Im Ernst: Es macht mir Sorgen, wie leichtfertig Menschen ihre Privatsphäre, den Hort individueller Freiheit, aufgeben und im Internet sensible persönliche Daten preisgeben. Gänzlich unverständlich ist mir das, wenn man bedenkt, wie erbittert wir in Deutschland über die Videoüberwachung öffentlicher Plätze oder eine Volkszählung streiten können. Politik und Medien müssen hier weiter Aufklärungs- und ja, ich sage Bildungsarbeit leisten, um in diesem Bereich zu einem verantwortungsvollen Umgang mit Freiheit zu kommen.

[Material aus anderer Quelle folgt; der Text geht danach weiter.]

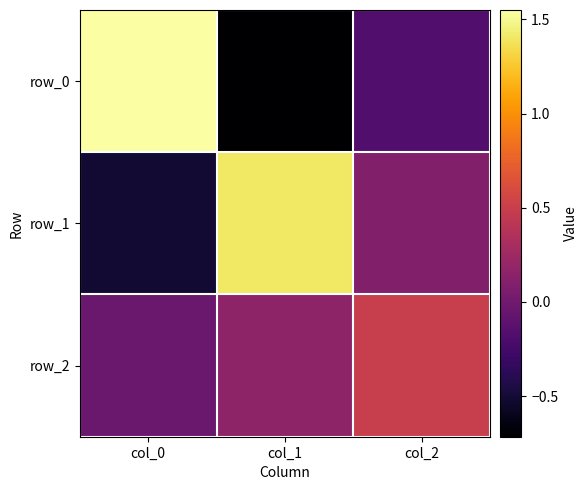

Which series has the largest total across all categories?

row_1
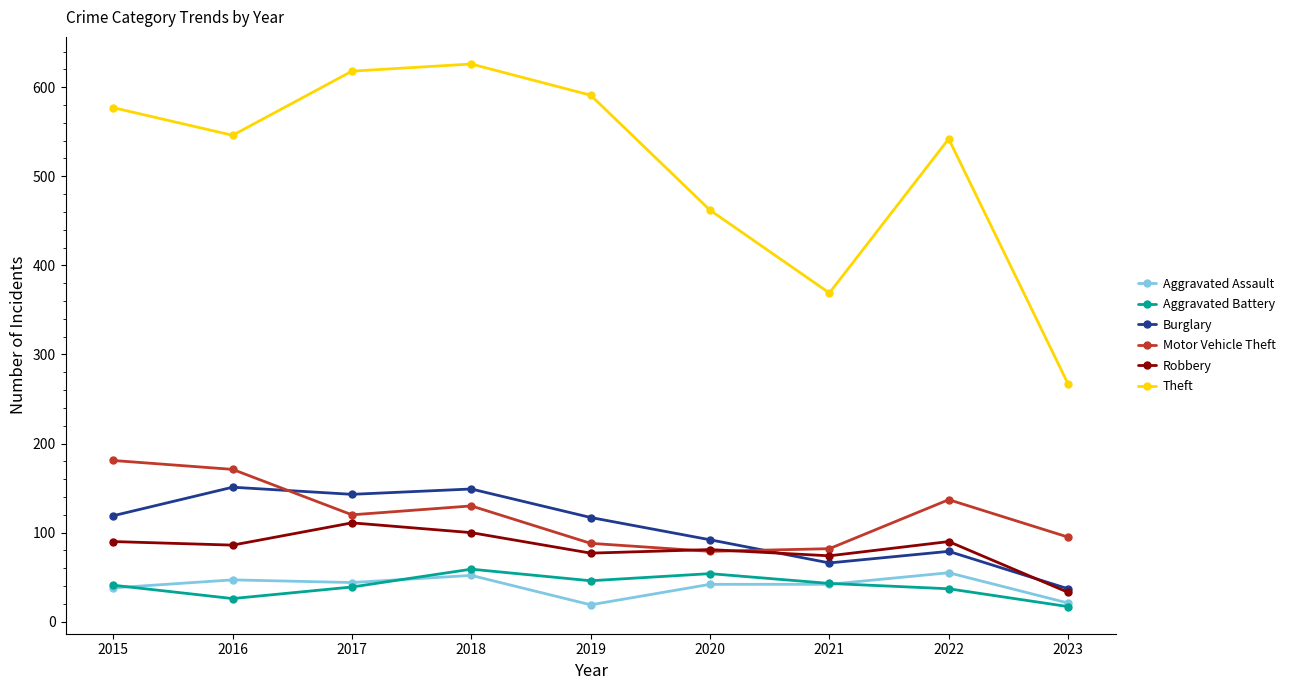

Does the chart display data point markers on the line(s)?

Yes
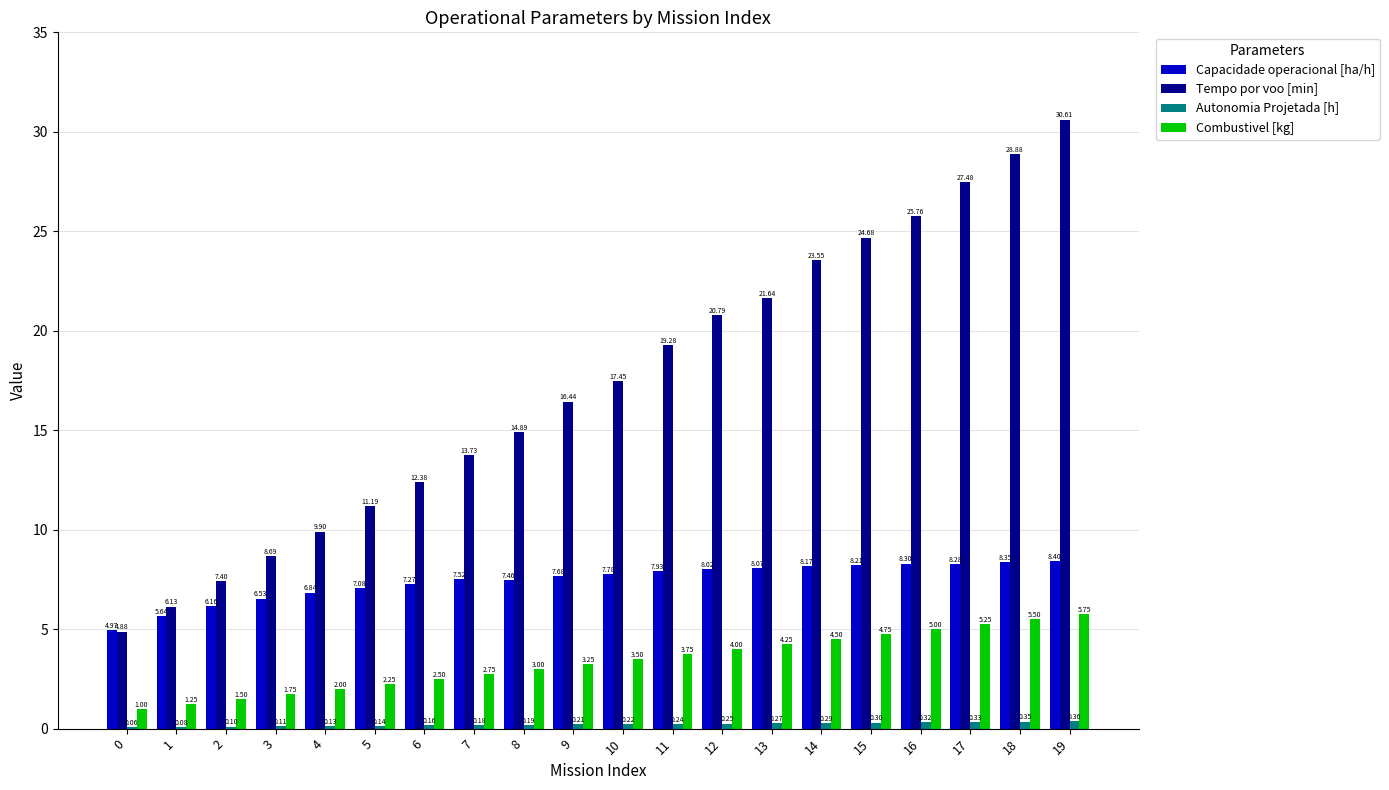

At which category is the sum across all series the highest?

19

Sechstens: Auch unsere Außenpolitik ist wertegebunden. Ich sehe mit Sorge, dass Diktaturen und autokratische Staaten den Freiheits- und Toleranzbegriff missbrauchen. Denken wir zum Beispiel an die dritte Konferenz der Vereinten Nationen gegen den Rassismus im Jahre 2001. Diese Anti-Rassismus-Konferenz und ihre Nachfolgetreffen wurden leider von Abgesandten aus Diktaturen und autoritär regierten Ländern bestimmt, die den Gedanken dieser Konferenzen in ihr Gegenteil verkehrt haben.
In Zusammenhängen wie diesen wird oft gefragt: Ist es nicht eine kulturelle, westliche, europäische, christliche Anmaßung, dass wir unsere Werte und Freiheitsrechte für universal gültig halten? Meine Antwort ist eindeutig: Nein, es ist keine Anmaßung. Fast alle Staaten sind Mitglied der Vereinten Nationen und haben die Allgemeine Erklärung der Menschenrechte anerkannt. Die großartigen 30Artikel der Menschenrechtserklärung machen deutlich: Wer diese Rechte bestreitet, hat nicht das Wohl der Menschen im Blick. Und kein kultureller Unterschied kann die Missachtung dieser Rechte rechtfertigen.
Ich bin im Übrigen überzeugt: Wenn wir selbstbewusst zu unseren Werten stehen, verschafft uns das weltweit mehr Respekt und Anerkennung, als wenn wir es nur verschämt tun.
Meine Damen und Herren, die Freiheit, ich habe es schon oft gesagt, ist für mich persönlich die glücklichste Erfahrung meines Lebens. Auch bald 21 Jahre nach dem überwältigenden Geschenk der Freiheit mit dem Fall der Mauer und 20 Jahre nach der Vollendung der Einheit Deutschlands gibt es noch immer nichts, das mich mehr begeistert, nichts, das mich mehr anspornt, nichts, das mich stärker mit positiven Gefühlen erfüllt als die Kraft der Freiheit.